* _WHAT THE EXERCISE ASKS_
Reproduce every line of the records below verbatim, leaving out the pictures.

* _RECORDS_
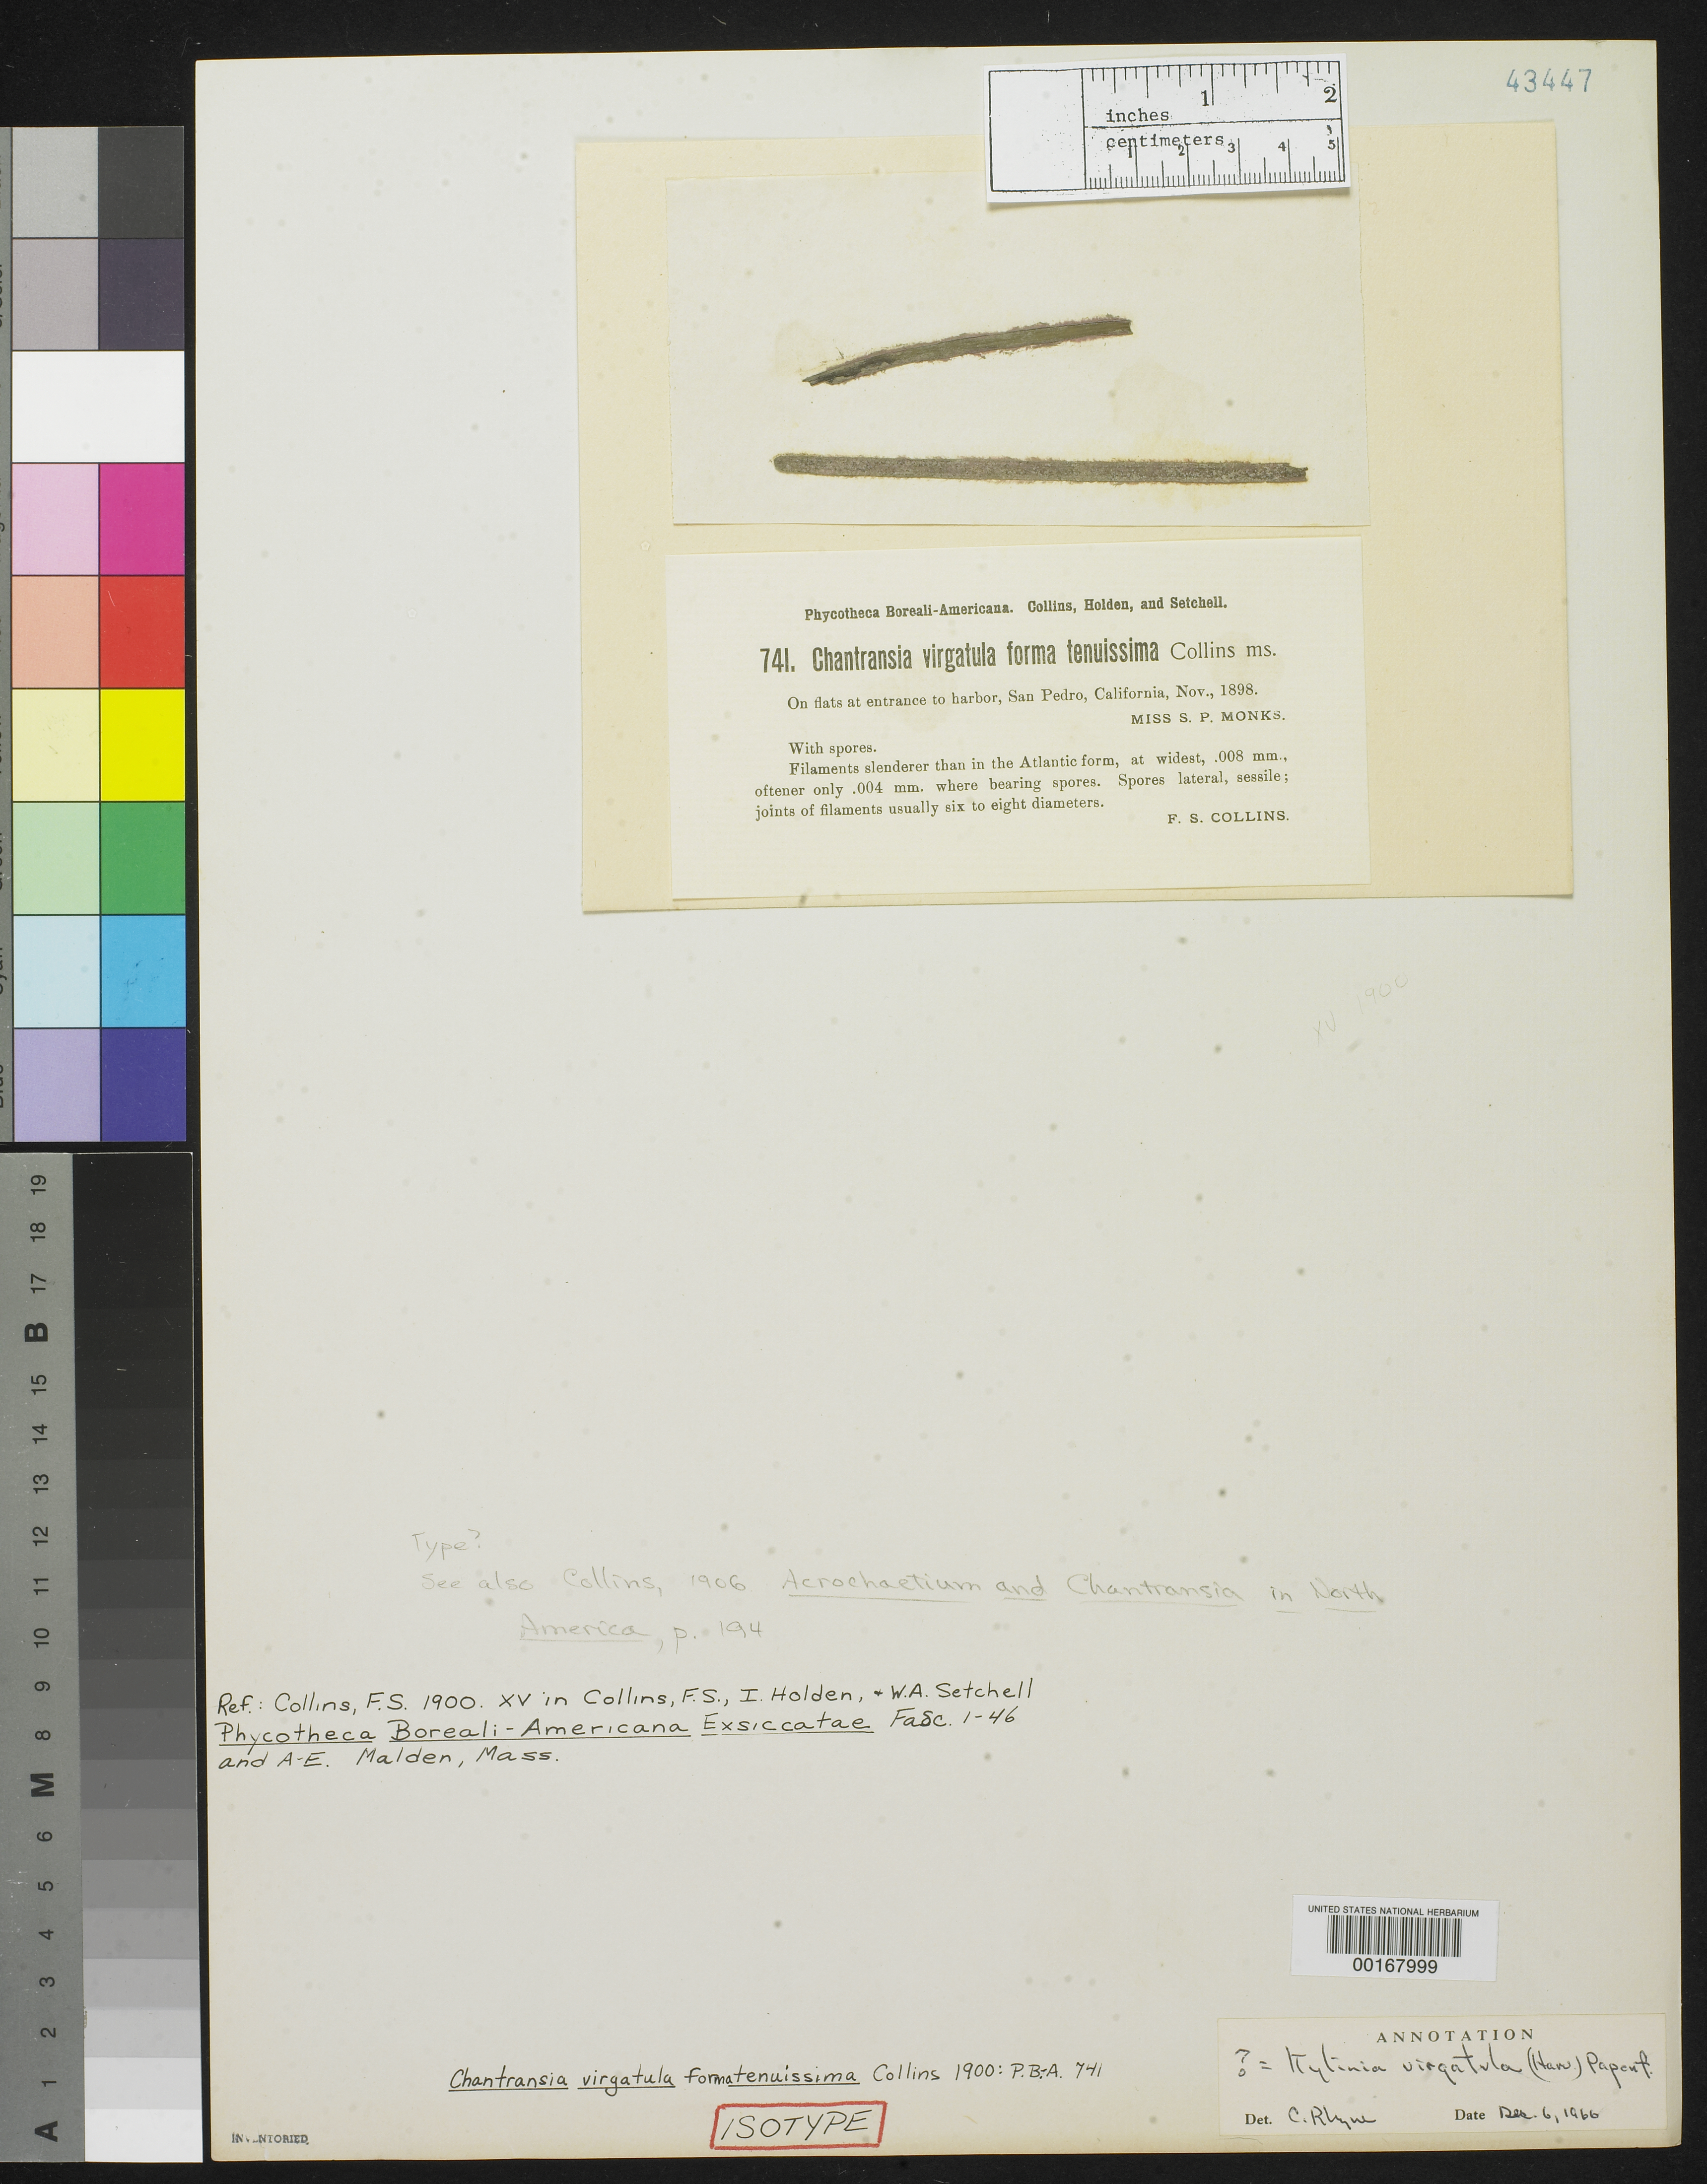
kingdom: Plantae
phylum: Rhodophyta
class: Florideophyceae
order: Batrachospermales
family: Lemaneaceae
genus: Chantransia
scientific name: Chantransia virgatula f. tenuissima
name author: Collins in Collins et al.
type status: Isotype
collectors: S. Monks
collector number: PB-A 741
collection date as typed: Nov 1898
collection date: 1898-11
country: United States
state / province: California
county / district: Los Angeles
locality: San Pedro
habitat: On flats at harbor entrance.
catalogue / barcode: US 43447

* _SOLUTION TO THIS TASK_
kingdom: Plantae
phylum: Rhodophyta
class: Florideophyceae
order: Batrachospermales
family: Lemaneaceae
genus: Chantransia
scientific name: Chantransia virgatula f. tenuissima
name author: Collins in Collins et al.
type status: Isotype
collectors: S. Monks
collector number: PB-A 741
collection date as typed: Nov 1898
collection date: 1898-11
country: United States
state / province: California
county / district: Los Angeles
locality: San Pedro
habitat: On flats at harbor entrance.
catalogue / barcode: US 43447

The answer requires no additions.